Instruction: Using the records below, transcribe word for word the stretch from the line that contains "sectorial, entendemos que" through the line that contains "Blog de Cloud: Trabaje como quiera gracias a", both end lines included, and nothing else.

Input data:
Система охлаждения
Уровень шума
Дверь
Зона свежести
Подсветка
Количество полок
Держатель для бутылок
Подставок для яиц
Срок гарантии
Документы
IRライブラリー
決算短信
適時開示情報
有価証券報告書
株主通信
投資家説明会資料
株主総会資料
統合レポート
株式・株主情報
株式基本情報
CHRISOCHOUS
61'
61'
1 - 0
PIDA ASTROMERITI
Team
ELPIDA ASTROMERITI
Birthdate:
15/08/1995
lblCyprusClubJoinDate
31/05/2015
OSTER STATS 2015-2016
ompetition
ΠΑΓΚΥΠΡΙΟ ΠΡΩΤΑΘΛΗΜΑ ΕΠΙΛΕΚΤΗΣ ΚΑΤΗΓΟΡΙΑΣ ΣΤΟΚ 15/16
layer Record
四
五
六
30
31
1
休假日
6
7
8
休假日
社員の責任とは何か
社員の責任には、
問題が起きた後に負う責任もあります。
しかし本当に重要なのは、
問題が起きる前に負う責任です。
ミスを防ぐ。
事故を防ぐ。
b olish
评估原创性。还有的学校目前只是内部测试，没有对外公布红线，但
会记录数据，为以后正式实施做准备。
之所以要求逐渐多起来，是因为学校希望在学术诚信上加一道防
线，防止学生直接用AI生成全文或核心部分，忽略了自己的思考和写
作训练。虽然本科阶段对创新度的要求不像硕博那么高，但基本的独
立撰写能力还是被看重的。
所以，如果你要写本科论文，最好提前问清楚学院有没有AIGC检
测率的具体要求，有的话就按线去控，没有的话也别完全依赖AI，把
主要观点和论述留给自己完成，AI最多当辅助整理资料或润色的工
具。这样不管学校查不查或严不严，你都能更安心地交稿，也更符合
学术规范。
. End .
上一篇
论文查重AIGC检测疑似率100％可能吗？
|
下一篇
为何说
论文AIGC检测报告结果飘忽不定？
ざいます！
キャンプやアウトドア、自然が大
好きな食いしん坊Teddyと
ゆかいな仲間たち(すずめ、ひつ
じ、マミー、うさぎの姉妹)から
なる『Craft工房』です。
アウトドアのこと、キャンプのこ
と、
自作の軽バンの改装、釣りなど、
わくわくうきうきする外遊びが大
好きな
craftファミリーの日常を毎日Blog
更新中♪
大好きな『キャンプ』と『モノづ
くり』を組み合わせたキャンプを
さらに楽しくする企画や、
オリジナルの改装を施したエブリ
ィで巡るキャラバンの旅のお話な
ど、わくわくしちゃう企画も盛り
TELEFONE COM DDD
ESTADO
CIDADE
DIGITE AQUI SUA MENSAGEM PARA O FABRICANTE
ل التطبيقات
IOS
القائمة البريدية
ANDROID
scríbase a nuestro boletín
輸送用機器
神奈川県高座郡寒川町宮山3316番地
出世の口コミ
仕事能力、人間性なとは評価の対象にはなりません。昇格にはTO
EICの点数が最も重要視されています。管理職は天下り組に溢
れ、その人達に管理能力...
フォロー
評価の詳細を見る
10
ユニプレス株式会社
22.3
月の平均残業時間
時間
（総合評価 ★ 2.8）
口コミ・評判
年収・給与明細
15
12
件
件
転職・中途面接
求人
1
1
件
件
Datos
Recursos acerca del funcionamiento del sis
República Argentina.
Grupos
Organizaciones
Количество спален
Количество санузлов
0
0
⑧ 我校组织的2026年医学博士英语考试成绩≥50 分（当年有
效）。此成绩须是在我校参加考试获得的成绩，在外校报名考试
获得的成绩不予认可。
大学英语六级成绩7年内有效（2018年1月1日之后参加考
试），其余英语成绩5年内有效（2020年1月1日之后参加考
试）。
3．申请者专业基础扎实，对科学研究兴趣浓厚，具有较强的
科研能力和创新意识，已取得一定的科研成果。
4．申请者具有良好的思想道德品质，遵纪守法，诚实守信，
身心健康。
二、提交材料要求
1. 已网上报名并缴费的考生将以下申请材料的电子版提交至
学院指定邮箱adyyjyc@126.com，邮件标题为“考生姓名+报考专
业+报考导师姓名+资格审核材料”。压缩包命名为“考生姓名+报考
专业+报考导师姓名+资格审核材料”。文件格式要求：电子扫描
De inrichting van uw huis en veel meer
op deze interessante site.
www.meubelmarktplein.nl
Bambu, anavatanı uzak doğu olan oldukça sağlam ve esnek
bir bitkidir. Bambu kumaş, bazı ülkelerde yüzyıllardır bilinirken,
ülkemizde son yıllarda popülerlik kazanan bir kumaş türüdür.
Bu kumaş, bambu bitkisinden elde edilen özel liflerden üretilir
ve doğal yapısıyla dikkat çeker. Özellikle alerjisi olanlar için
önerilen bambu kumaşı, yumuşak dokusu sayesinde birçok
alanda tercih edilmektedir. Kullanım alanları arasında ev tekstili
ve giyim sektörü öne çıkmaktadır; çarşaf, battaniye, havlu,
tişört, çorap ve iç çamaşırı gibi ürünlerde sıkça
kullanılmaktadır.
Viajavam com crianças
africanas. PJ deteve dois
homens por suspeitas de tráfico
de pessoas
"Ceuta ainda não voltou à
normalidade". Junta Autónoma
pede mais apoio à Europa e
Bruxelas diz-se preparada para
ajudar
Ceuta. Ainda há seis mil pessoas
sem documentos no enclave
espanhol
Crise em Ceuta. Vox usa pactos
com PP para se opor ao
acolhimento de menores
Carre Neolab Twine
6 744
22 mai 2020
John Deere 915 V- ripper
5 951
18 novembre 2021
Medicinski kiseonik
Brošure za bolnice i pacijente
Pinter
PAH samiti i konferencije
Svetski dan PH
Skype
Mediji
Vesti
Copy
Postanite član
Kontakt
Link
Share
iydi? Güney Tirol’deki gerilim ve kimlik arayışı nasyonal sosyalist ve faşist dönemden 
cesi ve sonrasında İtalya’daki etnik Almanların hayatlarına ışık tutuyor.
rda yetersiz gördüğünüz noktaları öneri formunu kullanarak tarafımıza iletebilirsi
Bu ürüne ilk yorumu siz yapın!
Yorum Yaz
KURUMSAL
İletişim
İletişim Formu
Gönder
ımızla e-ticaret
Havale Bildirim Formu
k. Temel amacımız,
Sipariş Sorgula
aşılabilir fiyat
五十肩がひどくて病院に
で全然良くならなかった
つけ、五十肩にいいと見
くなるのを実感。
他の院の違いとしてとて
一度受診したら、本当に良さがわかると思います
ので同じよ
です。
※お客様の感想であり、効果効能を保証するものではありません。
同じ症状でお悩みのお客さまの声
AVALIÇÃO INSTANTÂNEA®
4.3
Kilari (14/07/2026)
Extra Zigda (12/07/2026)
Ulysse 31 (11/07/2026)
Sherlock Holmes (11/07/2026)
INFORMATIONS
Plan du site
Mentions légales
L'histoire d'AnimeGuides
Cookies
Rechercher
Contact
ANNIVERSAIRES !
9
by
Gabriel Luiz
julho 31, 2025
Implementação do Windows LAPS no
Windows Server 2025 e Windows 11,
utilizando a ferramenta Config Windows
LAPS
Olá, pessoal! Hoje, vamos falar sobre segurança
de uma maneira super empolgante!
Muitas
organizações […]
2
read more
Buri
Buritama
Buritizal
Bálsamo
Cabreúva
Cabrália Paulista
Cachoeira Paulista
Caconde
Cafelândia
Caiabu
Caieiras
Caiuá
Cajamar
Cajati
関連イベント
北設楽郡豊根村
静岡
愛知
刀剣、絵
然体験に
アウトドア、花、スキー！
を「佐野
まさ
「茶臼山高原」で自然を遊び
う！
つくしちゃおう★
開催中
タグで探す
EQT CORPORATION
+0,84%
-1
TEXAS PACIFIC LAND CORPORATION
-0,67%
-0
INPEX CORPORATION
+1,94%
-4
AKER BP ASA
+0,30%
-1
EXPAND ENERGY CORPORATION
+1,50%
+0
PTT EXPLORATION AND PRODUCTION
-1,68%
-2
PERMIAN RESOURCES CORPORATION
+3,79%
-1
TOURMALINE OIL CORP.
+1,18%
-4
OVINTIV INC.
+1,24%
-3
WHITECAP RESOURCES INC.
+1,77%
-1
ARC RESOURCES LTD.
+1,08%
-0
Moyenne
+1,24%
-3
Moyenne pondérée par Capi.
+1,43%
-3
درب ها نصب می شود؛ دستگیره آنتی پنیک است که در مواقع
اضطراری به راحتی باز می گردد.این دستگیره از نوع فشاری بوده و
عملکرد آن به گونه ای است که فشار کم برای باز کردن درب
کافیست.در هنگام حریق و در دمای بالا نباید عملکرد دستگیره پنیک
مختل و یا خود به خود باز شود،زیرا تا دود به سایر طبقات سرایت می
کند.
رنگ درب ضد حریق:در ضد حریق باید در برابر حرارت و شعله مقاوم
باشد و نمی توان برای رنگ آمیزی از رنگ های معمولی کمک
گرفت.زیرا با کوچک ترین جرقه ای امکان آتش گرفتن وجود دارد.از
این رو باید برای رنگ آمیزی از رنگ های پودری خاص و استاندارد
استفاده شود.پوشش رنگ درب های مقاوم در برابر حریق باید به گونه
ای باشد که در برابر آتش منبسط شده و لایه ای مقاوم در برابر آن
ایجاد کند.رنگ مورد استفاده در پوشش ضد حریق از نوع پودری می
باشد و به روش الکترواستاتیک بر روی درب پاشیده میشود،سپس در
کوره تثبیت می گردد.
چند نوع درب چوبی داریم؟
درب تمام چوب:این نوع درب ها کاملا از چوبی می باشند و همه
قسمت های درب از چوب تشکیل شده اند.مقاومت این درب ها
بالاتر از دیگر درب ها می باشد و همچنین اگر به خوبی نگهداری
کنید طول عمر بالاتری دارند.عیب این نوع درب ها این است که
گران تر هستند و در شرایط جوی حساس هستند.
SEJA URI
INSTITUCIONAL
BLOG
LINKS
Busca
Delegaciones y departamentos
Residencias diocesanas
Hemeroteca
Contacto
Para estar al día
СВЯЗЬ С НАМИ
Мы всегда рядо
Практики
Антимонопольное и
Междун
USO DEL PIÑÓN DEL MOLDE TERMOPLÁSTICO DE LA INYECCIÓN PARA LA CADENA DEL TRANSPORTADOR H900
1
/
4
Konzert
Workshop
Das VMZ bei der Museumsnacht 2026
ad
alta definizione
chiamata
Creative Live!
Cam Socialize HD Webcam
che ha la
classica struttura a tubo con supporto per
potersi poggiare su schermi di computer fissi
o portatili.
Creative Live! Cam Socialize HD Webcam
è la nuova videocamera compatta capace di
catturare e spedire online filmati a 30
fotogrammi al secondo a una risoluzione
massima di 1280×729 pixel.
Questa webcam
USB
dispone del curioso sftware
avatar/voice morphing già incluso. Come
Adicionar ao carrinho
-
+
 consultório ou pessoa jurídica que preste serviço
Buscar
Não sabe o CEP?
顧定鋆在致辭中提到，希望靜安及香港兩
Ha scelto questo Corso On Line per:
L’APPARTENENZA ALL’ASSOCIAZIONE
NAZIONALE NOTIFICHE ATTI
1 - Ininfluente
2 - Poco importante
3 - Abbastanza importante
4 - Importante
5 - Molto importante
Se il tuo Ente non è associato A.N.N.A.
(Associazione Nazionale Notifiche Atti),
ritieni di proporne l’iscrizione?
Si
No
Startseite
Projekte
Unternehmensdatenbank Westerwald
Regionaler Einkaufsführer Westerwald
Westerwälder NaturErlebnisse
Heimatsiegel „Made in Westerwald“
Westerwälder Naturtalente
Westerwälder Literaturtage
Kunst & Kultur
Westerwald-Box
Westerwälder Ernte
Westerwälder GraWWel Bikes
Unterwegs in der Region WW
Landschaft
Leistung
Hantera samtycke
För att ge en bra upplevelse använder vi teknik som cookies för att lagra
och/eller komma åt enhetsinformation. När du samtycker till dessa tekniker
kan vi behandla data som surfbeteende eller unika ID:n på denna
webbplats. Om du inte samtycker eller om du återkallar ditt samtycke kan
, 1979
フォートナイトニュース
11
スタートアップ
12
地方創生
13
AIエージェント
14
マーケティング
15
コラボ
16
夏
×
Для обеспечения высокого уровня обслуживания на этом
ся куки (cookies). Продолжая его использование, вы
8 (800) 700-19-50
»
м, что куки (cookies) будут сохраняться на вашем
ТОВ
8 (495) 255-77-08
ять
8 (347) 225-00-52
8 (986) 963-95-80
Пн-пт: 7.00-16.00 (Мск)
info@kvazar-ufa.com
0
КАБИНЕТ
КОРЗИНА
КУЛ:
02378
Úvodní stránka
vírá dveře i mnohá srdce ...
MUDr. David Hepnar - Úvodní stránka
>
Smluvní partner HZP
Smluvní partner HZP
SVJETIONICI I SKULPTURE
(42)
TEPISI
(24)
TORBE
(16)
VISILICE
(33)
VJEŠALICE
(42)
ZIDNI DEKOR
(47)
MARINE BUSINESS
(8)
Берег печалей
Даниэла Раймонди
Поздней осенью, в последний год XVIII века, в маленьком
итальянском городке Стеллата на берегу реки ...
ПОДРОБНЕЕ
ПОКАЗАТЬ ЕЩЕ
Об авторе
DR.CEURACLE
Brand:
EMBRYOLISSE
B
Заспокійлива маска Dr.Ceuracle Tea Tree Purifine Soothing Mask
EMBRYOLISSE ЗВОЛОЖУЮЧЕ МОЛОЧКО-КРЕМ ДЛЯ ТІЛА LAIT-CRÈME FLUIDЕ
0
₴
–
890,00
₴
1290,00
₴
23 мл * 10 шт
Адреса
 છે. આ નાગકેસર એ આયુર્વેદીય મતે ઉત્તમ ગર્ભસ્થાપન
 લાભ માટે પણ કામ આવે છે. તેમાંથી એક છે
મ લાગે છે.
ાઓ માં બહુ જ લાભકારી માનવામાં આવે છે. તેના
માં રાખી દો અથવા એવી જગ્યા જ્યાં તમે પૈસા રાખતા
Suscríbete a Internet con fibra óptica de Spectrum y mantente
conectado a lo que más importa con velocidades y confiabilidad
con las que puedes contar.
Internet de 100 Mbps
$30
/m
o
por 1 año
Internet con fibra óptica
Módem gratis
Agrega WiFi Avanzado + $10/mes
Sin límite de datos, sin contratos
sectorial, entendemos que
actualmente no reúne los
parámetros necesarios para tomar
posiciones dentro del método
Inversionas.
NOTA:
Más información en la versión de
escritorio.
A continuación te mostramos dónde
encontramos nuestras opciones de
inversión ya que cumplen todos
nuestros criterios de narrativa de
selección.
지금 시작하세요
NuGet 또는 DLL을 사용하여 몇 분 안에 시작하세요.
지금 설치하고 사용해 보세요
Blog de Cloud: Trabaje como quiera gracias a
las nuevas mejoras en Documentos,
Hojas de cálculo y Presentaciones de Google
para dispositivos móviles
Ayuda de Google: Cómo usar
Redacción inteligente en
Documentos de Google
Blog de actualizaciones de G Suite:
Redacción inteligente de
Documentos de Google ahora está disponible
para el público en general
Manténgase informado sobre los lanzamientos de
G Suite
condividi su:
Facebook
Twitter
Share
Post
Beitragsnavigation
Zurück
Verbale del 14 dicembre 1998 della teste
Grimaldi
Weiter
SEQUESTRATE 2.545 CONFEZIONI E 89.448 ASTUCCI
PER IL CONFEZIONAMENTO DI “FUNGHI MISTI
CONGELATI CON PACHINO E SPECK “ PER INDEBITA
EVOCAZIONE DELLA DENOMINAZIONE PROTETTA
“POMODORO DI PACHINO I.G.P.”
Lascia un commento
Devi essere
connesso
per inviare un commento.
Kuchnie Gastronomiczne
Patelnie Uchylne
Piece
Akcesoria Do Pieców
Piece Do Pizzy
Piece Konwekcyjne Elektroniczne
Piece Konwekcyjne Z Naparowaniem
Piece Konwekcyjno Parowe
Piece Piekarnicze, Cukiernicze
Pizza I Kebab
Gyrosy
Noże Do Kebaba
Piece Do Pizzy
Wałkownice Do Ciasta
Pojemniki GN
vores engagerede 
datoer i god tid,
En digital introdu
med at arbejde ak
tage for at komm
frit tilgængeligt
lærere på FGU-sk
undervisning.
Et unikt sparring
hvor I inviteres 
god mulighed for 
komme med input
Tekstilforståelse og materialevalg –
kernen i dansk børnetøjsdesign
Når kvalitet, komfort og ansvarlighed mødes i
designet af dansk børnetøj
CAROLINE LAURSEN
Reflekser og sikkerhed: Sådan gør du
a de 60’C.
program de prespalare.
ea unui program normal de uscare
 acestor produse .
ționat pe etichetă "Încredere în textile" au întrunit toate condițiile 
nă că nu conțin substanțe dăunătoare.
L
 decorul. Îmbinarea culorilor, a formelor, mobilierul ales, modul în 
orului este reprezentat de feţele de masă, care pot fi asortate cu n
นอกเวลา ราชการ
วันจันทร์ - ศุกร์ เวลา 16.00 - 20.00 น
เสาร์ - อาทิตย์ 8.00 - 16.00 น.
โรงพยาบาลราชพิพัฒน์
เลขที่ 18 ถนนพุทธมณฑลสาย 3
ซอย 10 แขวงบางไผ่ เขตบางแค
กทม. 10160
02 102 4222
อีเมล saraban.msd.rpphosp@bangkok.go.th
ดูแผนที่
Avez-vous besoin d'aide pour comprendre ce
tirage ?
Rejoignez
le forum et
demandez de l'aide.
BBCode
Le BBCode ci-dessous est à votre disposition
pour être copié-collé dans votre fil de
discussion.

Response below:
sectorial, entendemos que
actualmente no reúne los
parámetros necesarios para tomar
posiciones dentro del método
Inversionas.
NOTA:
Más información en la versión de
escritorio.
A continuación te mostramos dónde
encontramos nuestras opciones de
inversión ya que cumplen todos
nuestros criterios de narrativa de
selección.
지금 시작하세요
NuGet 또는 DLL을 사용하여 몇 분 안에 시작하세요.
지금 설치하고 사용해 보세요
Blog de Cloud: Trabaje como quiera gracias a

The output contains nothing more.